On this setup anything below a queue depth of about 8 is disastrous to performance. The aberration at a queue depth of 19 is interesting. This is actually repeatable. I have no explanation for it.

Don’t believe anyone who tells you that NCQ is unimportant for SSDs unless you’ve benchmarked that and proven it to yourself. Disabling NCQ on an Intel DC s3610 appears to reduce its performance to around 25% of what it would be with even a queue depth of 8. Modern SSDs, especially enterprise ones, have a parallel architecture that allows them to get multiple things done at once. They expect NCQ to be enabled.

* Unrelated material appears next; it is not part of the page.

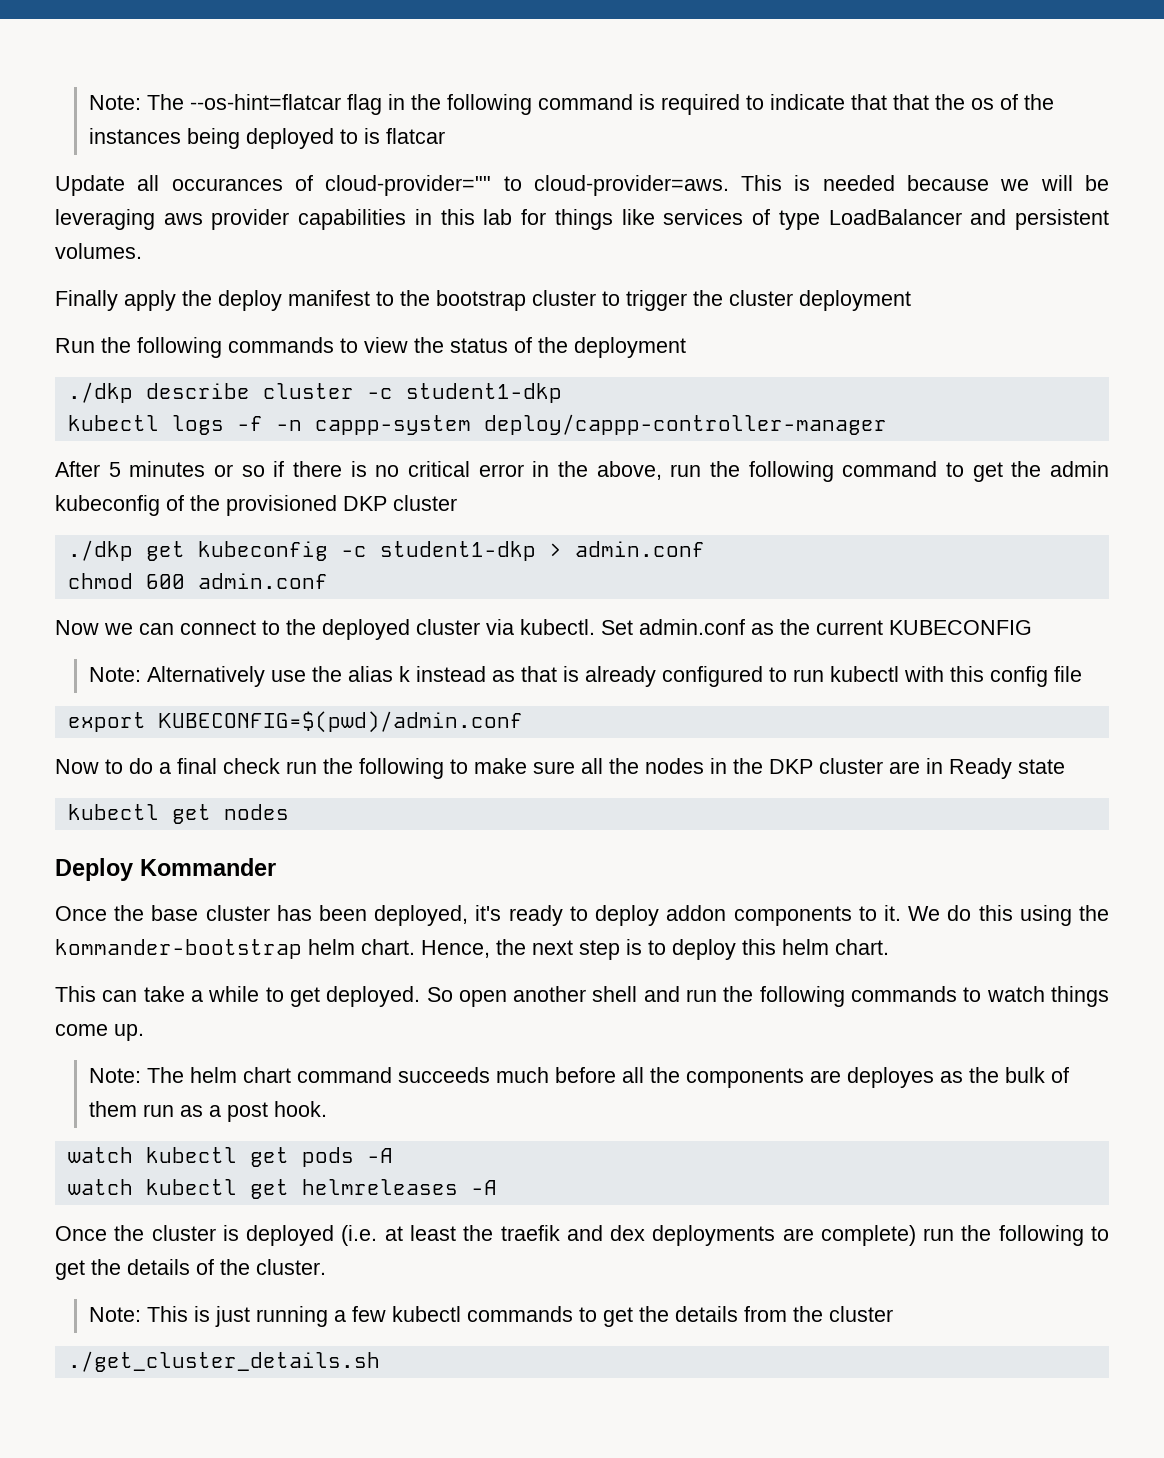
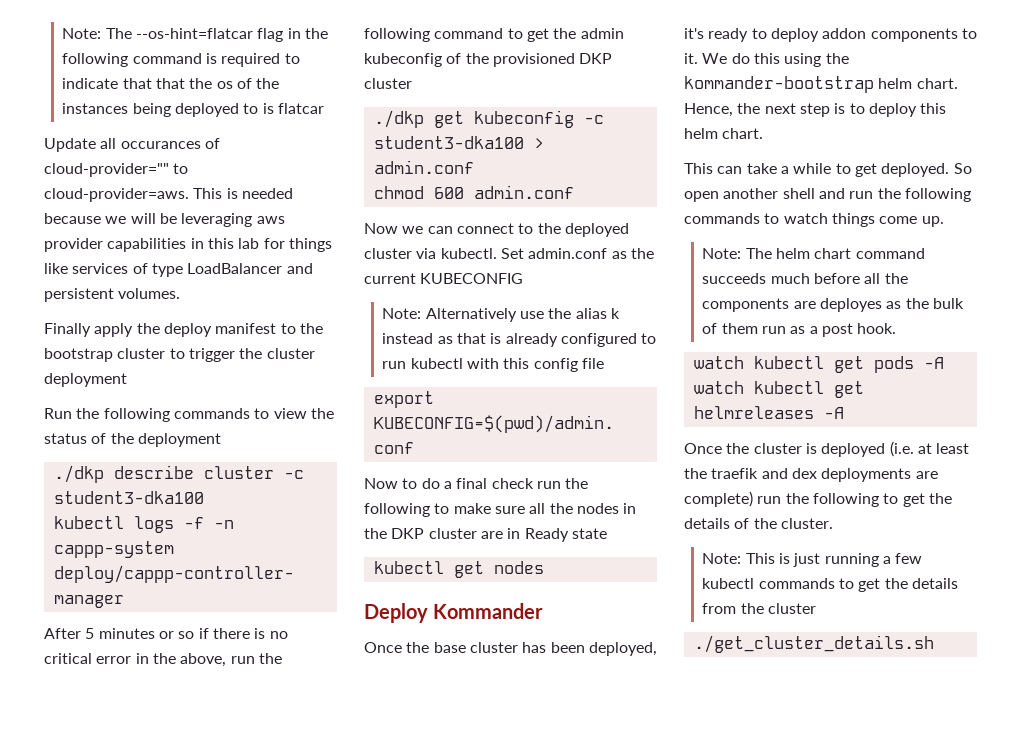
[405,383,562,403] student1-dkp -> [53,491,204,504] student3-dka100
[379,541,536,561] student1-dkp -> [373,136,524,149] student3-dka100

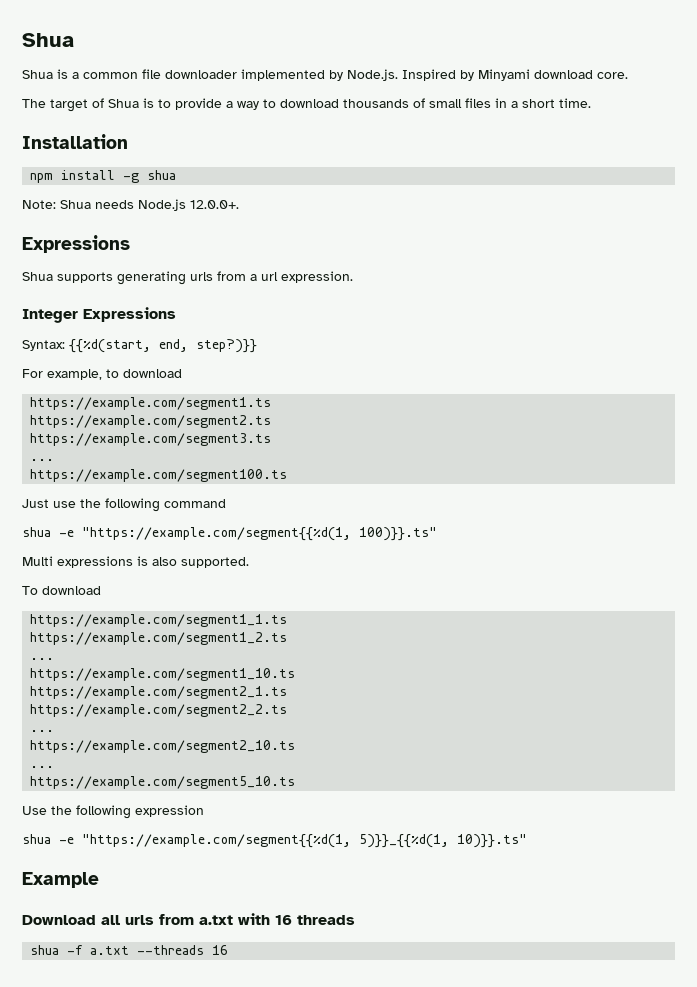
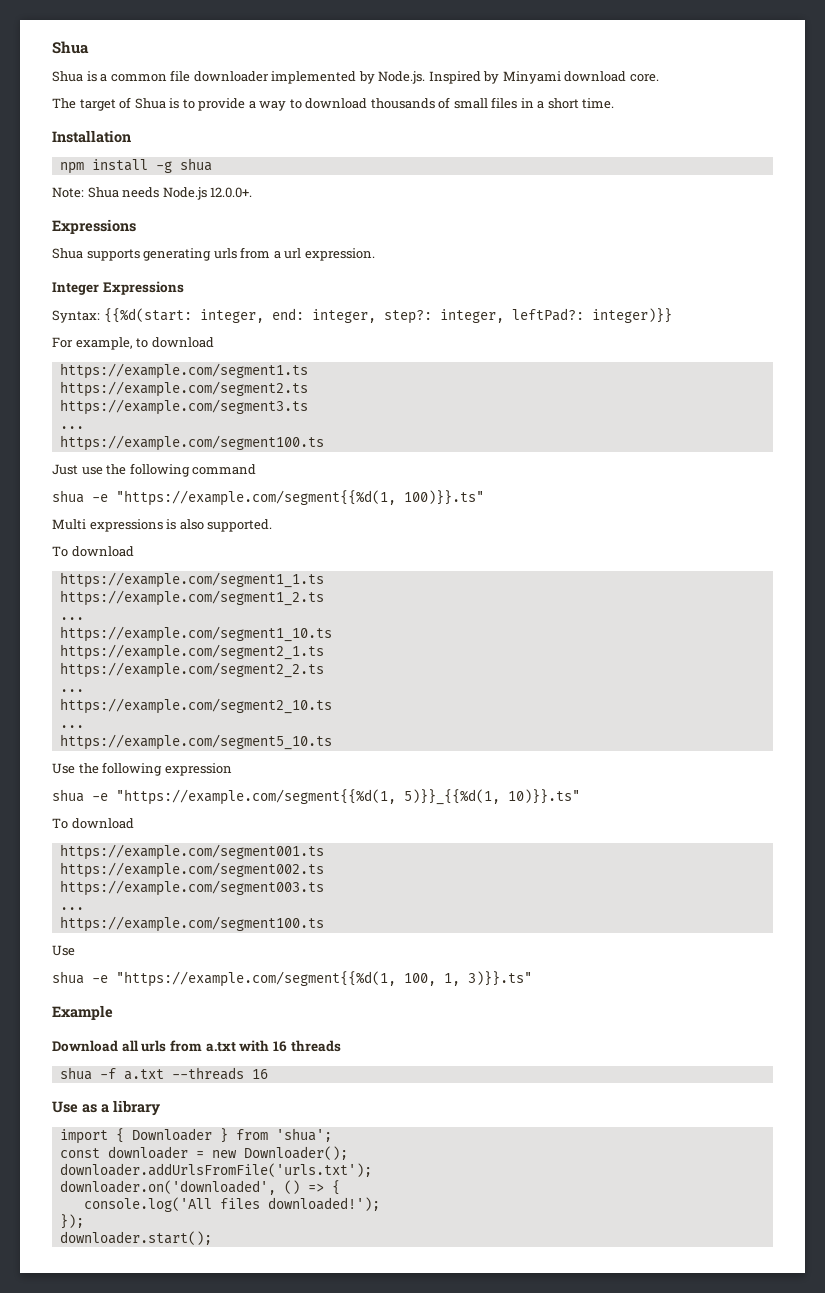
[69,339,257,353] {{%d(start, end, step?)}} -> [103,308,672,324] {{%d(start: integer, end: integer, step?: integer, leftPad?: integer)}}
(527, 841) none -> [52,818,134,829] [59,844,324,860] [59,862,324,878] [59,880,324,896] [59,907,84,910] [59,916,324,932] [52,945,75,956] [52,971,532,987] // To download // https://example.com/segment001.ts // https://example.com/segment002.ts // https://example.com/segment003.ts // ... // https://example.com/segment100.ts // Use // shua -e "https://example.com/segment{{%d(1, 100, 1, 3)}}.ts"
(229, 950) none -> [52,1100,160,1116] [59,1128,332,1144] [59,1146,348,1160] [59,1163,372,1177] [59,1180,340,1195] [83,1197,380,1212] [59,1214,84,1229] [59,1231,212,1245] // Use as a library // import { Downloader } from 'shua'; // const downloader = new Downloader(); // downloader.addUrlsFromFile('urls.txt'); // downloader.on('downloaded', () => { // console.log('All files downloaded!'); // }); // downloader.start();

It’s easy to guess why 8 might be the magic number for the DC s3610:

The top of the PCB has eight NAND emplacements and Intel’s proprietary eight-channel PC29AS21CB0 controller.

The newer NVMe devices are even more aggressive with this; while the SATA spec stops at one queue with a depth of 32, NVMe specifies up to 65k queues with a depth of up to 65k each! Modern SSDs are designed with this in mind.